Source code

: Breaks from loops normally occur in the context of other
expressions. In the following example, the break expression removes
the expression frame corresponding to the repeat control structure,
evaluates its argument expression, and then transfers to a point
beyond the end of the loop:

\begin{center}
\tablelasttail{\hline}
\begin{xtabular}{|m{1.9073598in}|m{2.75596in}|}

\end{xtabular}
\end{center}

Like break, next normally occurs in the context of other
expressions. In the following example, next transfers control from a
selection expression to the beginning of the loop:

- Action item: Please output the complete data exactly.

- Task answer:
Source code

: Breaks from loops normally occur in the context of other
expressions. In the following example, the break expression removes
the expression frame corresponding to the repeat control structure,
evaluates its argument expression, and then transfers to a point
beyond the end of the loop:

\begin{center}
\tablelasttail{\hline}
\begin{xtabular}{|m{1.9073598in}|m{2.75596in}|}

\end{xtabular}
\end{center}

Like break, next normally occurs in the context of other
expressions. In the following example, next transfers control from a
selection expression to the beginning of the loop:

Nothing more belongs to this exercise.